I’ve done these analyses in R. We’ll start by loading in the packages used:
library("tidyverse") # for general data wrangling
library("gtools") # for permutations
library("rvest") # for webscraping
library("lubridate") # for working with dates
library("tidytext") # for working with text
By placing the unzipped Letterboxd folders into the working directory, we can easily identify the members of the analysis by detecing the folders in the directory which have a regular pattern.
members <- list.files(pattern = "letterboxd-")
This will allow us to create our first data frame, where rows represent User-Film pairs of all the films the users have ever watched. We’ll also go ahead and add some basic information on the number of people who have watched each movie, and highlight those which all users have seen, only one user have seen, and all minus one user have seen. At this point, one might want to edit the User
column so the values are more readable instead of the full file names, but in order to keep the code as flexible as possible, I have not done so here.

PROVIDED MATERIAL
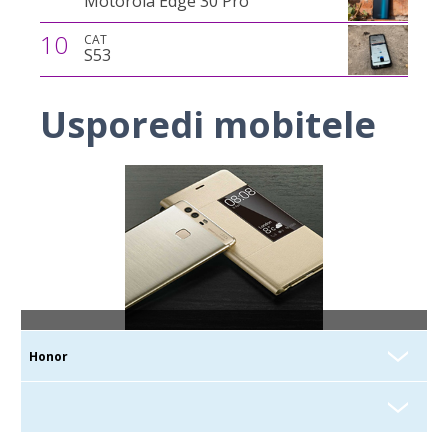
Motorola Edge 30 Pro
10
CAT
S53
Usporedi mobitele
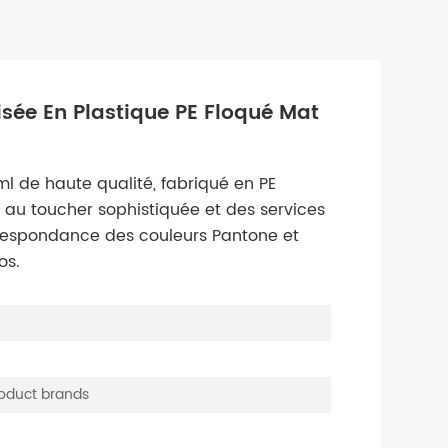
isée En Plastique PE Floqué Mat
ml de haute qualité, fabriqué en PE
e au toucher sophistiquée et des services
espondance des couleurs Pantone et
os.
roduct brands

APPLY WHAT YOU READ
a - Answer these questions from the R analysis text:
(i) Which package is loaded for webscraping?
(ii) What pattern is given to list.files to identify the members?
(iii) In the first data frame, what do the rows represent?
b - Please copy verbatim everything in the R analysis text from "I’ve done these" down to "a regular pattern.".

EXPECTED RESPONSES
a -
(i) rvest
(ii) "letterboxd-"
(iii) User-Film pairs of all the films the users have ever watched

b -
I’ve done these analyses in R. We’ll start by loading in the packages used:
library("tidyverse") # for general data wrangling
library("gtools") # for permutations
library("rvest") # for webscraping
library("lubridate") # for working with dates
library("tidytext") # for working with text
By placing the unzipped Letterboxd folders into the working directory, we can easily identify the members of the analysis by detecing the folders in the directory which have a regular pattern.